Surgery/general anesthesia
Carrying out general anesthesia while taking ACE inhibitors can lead to a significant decrease in blood pressure, especially when using general anesthesia agents that have an antihypertensive effect. It is recommended, if possible, to stop taking long-acting ACE inhibitors, including perindopril, the day before surgery. It is necessary to warn the anesthesiologist that the patient is taking an ACE inhibitor.

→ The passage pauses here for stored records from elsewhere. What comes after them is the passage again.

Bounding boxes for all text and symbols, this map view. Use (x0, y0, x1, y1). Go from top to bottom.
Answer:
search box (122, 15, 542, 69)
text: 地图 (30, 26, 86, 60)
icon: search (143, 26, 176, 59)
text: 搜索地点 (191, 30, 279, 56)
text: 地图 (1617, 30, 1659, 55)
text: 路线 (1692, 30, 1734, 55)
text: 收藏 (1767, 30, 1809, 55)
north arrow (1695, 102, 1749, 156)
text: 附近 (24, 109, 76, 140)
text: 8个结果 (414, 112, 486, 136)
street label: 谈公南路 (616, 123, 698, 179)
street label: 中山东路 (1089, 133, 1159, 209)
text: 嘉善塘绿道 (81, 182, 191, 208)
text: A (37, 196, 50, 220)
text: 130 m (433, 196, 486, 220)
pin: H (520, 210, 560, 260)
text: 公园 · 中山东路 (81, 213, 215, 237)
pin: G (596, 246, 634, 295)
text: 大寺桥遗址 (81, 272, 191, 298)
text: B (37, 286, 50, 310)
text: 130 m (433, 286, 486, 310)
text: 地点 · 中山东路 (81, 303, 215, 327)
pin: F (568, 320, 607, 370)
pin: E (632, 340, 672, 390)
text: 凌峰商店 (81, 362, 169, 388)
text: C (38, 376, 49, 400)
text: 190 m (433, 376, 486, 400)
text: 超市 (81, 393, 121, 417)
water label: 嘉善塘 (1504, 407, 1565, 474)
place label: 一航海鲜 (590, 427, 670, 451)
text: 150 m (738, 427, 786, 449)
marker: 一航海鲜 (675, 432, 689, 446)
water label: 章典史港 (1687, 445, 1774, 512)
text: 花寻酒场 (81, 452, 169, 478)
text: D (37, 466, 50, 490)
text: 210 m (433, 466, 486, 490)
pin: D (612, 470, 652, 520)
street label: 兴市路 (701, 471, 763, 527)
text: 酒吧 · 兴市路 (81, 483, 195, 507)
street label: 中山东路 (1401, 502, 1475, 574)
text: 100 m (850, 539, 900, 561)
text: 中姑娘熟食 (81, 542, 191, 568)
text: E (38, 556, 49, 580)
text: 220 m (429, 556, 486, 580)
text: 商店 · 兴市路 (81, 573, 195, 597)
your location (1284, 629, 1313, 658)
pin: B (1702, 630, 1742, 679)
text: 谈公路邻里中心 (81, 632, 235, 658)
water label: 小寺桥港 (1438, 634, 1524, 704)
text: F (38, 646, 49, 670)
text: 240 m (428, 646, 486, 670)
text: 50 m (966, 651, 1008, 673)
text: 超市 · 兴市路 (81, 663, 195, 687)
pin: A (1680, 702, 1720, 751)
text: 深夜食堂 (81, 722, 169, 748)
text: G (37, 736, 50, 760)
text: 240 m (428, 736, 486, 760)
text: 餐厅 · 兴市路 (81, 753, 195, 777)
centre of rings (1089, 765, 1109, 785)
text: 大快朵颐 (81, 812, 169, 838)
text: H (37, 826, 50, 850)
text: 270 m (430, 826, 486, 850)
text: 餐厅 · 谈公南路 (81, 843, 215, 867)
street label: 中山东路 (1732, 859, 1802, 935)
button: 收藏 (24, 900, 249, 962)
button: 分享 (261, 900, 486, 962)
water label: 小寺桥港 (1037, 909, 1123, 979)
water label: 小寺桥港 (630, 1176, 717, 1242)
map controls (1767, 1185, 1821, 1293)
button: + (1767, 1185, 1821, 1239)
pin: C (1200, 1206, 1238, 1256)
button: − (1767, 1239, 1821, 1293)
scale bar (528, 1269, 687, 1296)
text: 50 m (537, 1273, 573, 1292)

Aortic or mitral stenosis/hypertrophic obstructive cardiomyopathy
ACE inhibitors should be prescribed with caution to patients with left ventricular outflow tract obstruction.
Liver failure
In rare cases, cholestatic jaundice occurs while taking ACE inhibitors. As this syndrome progresses, fulminant liver necrosis develops, sometimes with death. The mechanism of development of this syndrome is unclear. If jaundice appears or if there is a significant increase in the activity of liver enzymes while taking ACE inhibitors, the patient should stop taking the ACE inhibitor and consult a doctor (see section “Side Effects”).
Hyperkalemia
Hyperkalemia may develop during treatment with ACE inhibitors, including perindopril. Risk factors for hyperkalemia are renal failure, impaired renal function, advanced age over 70 years, diabetes mellitus, some concomitant conditions (dehydration, acute cardiac decompensation, metabolic acidosis), concomitant use of potassium-sparing diuretics (such as spironolactone and its derivative eplerenone, triamterene, amiloride), as well as potassium preparations or potassium-containing substitutes for table salt, as well as the use of other drugs that help increase the content of potassium ions in the blood plasma (for example, heparins, AFP inhibitors, angiotensin II receptor antagonists, acetylsalicylic acid at a dose of 3 g/day or more , COX-2 inhibitors and non-selective NSAIDs, immunosuppressants such as cyclosporine or tacrolimus, and trimethoprim). The use of potassium supplements, potassium-sparing diuretics, and potassium-containing table salt substitutes can lead to a significant increase in potassium levels in the blood, especially in patients with reduced renal function. Hyperkalemia can lead to serious, sometimes fatal, heart rhythm disturbances. If combined use of the above drugs is necessary, treatment should be carried out with caution, against the background of regular monitoring of the content of potassium ions in the blood serum (see section “Interaction with other drugs”).
Impact on the ability to drive vehicles and machinery
Care must be taken when driving vehicles and other technical devices that require increased attention and speed of psychomotor reactions (risk of dizziness and fainting).